This is a story of one of the greatest heists in modern American history. Five years ago a small group of trial lawyers became fabulously wealthy off of other people’s pain and suffering, and it looked like they got away with it.

But maybe not.

I am referring to the 1998 tobacco litigation agreement reached between states and tobacco companies. This famous legal settlement required the tobacco companies to reimburse states nearly $250 billion over 25 years for the smoking-related health care costs incurred by state financed Medicaid programs.

In that deal, a small gang of several hundred trial lawyers walked off with settlement money of an estimated $10- to $15 billion. If you filled Madison Square Garden with people who made $1 million, their total wealth would be slightly less than what the trial lawyers received in these settlements.

And so, as it turns out, the grand winner from these tobacco settlement cases was not the smokers who got cancer or heart disease. It was not their families. It was not taxpayers. It was not states and cities, which bore the health costs. It was lawyers — about 500 of them. Some lawyers received more than $50,000 an hour in contingency fees for lawsuits that never even went to court.

Never before have so many billionaires been created out of thin air overnight. And in the past five years these tobacco lawyers have bought luxury yachts, Rolls Royce autos, Citation jet planes, and politicians (through millions of dollars of campaign contributions). “These fees were outrageously excessive,” fumes Michael Horowitz, a legal expert at the Hudson Institute. “This money should have gone to states, not to make billionaires out of lawyers.”

But this grotesque story of lawyer avarice may have a happy ending after all. Last month, two Republican senators — Jon Kyl of Arizona and John Cornyn of Texas — decided to take on the trial bar by demanding that a good chunk of the tobacco settlement lawyer fees be returned to states from whom it was pilfered. Senators Kyl and Cornyn have discovered that the multi-billion dollar settlements awarded the trial lawyers violate legal ethics rules.

Under decades of legal precedent, lawyers are prohibited from receiving fees that are “excessive or unreasonable.” If there were ever a case of unreasonable fees it is this one. As a Missouri Court has ruled: “Reasonableness is an implied term in every contract for attorney’s fees.”

Here is what Kyl and Cornyn propose. If a reasonable fee of $400 an hour were to be applied, and if the tobacco lawyers were permitted to receive settlement money that paid them a contingency fee of even five times that amount (i.e., $2,000 an hour in fees), the states will be able to recapture a net present value of an estimated $9 billion from the tobacco lawyers. And that is money that many indebted states can use to help balance their budgets that are awash in red ink.

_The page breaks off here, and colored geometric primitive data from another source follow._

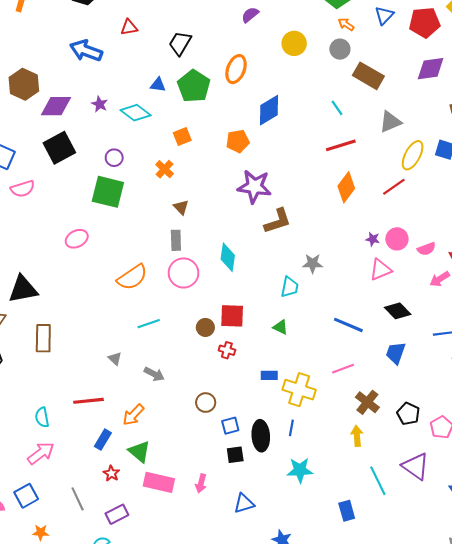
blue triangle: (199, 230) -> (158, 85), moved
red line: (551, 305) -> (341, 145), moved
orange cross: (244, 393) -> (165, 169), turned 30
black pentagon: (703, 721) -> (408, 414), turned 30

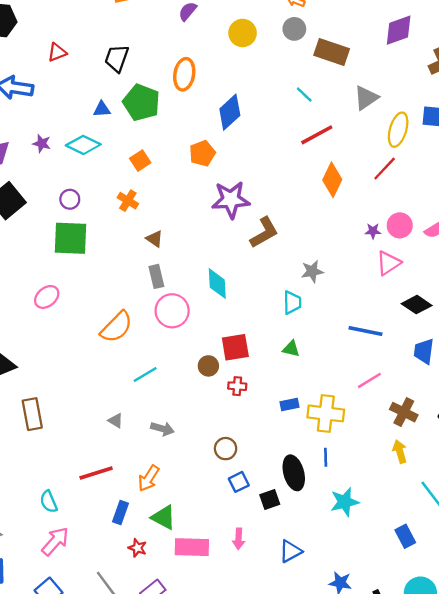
blue square: (230, 426) -> (239, 482), moved

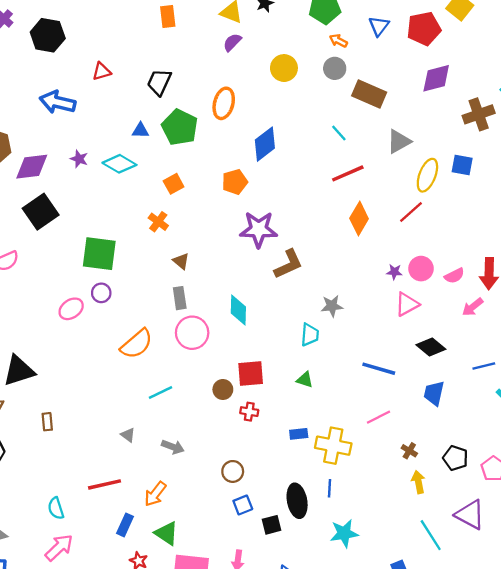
purple circle: (70, 199) -> (101, 293), moved
brown cross: (404, 412) -> (409, 451), size x0.6
brown rectangle: (32, 414) -> (47, 422), size x0.6
yellow arrow: (400, 451) -> (418, 482), moved

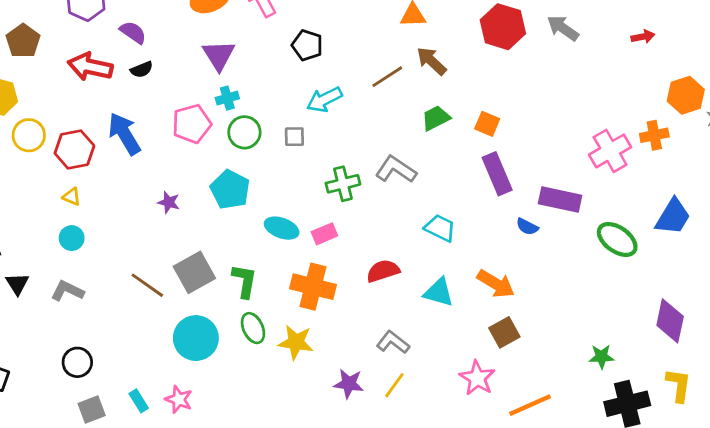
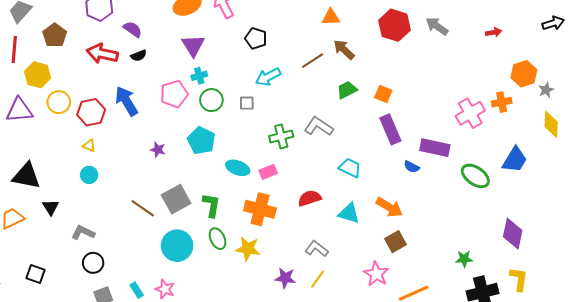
gray L-shape: (67, 291) -> (83, 233), moved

Kudos to Kyl and Cornyn. They are trying to right an egregious wrong.

They have come up with a formula in which everyone wins. States win because they get $9 billion. Children win because some of this money will be used for anti-smoking campaigns to educate school kids on the dangers of smoking.

Our health care system wins because some of this money can be used to develop cures for cancer and heart disease.

And trial lawyers still win a magnificent pot of gold — just one that will make most of them millionaires, rather than hundred millionaires.

They will still receive fees that will pay them more for an hour’s work than what many American workers earn in a month. And for this the bar association will moan and complain about the injustice of it all.

This will be a wonderful test of the priorities of the Democrats in Congress, who are largely funded with trial-lawyer dollars. Will the Daschle Democrats side with states and cities and children and cancer patients, or will they side with their millionaire benefactors. Let us hope that for once common sense prevails over the persuasive power of political contributions.